Um outro fato, porém, me entristece: Delermando Vieira, um dos poucos poetas que tenho como ídolo, desistiu de disputar a Cadeira 35 da Academia Goiana de Letras, vaga com o passamento de José Juiz Bittencourt. Delermando, poeta de sensibilidade e emoção raríssimas, não se enquadra em atitudes que exigem rigidez de guerreiro e maleabilidade política. Pressionado por dois ou três cujos interesses escapam à minha imaginação (sem, contudo, escapar da minha índole maliciosa e, quase sempre, certeira), decidiu dar tempo ao tempo.

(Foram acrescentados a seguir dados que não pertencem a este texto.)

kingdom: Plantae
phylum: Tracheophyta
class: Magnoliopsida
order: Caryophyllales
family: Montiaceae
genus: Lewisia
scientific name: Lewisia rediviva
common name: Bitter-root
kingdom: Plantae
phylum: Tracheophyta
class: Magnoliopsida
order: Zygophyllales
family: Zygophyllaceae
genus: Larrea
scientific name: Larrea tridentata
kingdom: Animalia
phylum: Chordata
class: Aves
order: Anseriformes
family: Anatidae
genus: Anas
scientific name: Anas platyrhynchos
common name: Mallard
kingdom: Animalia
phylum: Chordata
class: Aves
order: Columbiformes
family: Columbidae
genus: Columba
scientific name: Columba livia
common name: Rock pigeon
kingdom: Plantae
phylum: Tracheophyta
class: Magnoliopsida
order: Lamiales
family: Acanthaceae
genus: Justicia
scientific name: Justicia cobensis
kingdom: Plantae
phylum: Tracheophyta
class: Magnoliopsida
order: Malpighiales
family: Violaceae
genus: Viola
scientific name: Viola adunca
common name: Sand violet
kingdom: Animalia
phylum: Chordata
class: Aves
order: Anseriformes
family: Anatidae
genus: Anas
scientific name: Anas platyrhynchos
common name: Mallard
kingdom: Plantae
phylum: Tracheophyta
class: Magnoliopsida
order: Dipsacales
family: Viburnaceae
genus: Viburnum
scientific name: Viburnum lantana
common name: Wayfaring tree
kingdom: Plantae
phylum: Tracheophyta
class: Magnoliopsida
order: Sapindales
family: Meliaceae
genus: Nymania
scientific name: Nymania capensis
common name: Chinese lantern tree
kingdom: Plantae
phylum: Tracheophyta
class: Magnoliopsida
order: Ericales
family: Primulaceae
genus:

Se isso seria um conforto ao outro concorrente, o ilustre advogado Licínio Leal Barbosa, o aparecimento de Iúri Rincon Godinho deve incomodar.  Jornalista, poeta e pesquisador com cinco livros publicados: “Uma Luz no Fim do Mundo”, poemas (1989); “Médicos e Medicina em Goiás”, história dos 250 anos de medicina no Estado (2004), “História da Propaganda em Goiás” (2006), “Colunistas Sociais Goianos – volume 1” (2007) e “História da TV em Goiás” (2008).

Aos 44 anos, goianiense, ex-presidente da União Brasileira de Escriores-seção Goiás, escritor e editor há 22 anos, Iúri é diretor da Contato Comunicação. Já editou mais de 200 obras e integra, com sua empresa, a Superpedidos, a maior distribuidora de livros do Brasil, que distribui com sucesso obras goianas por todo o território nacional, além de manter convênio com cem grandes bibliotecas do mundo. Seu trabalho como editor de livros e revistas já o levou a publicar autores como José Mendonça Teles, Ubirajara Galli, José Asmar, Hélio Rocha, Chico Buarque, Joelmir Betting, Max Gehringer, dentre tantos outros.  

Por juntar as atividades de editor e escritor, Iúri atende ao que exigem os estatutos e ao anseio de muitos acadêmicos, eu entre esses: o de preferir escritores na Academia de Letras. Ele próprio questiona: "A Academia Goiana de Letras nunca teve um acadêmico que tivesse por profissão a publicação de livros?".

Meu voto é dele.

 

Luiz de Aquino é escritor e jornalista, membro da Academmia Goiana de Letras. E-mail: poetaluizdeaquino@gmail.com

Um comentário:

Mara Narciso disse...

Luiz,

Entre militares, ipês e escritores, fico com você e a sua frase lapidar: " Pressionado por dois ou três cujos interesses escapam à minha imaginação (sem, contudo, escapar da minha índole maliciosa e, quase sempre, certeira), decidiu dar tempo ao tempo."

As suas letras são setas de ponta fina, inteligentes e ferinas.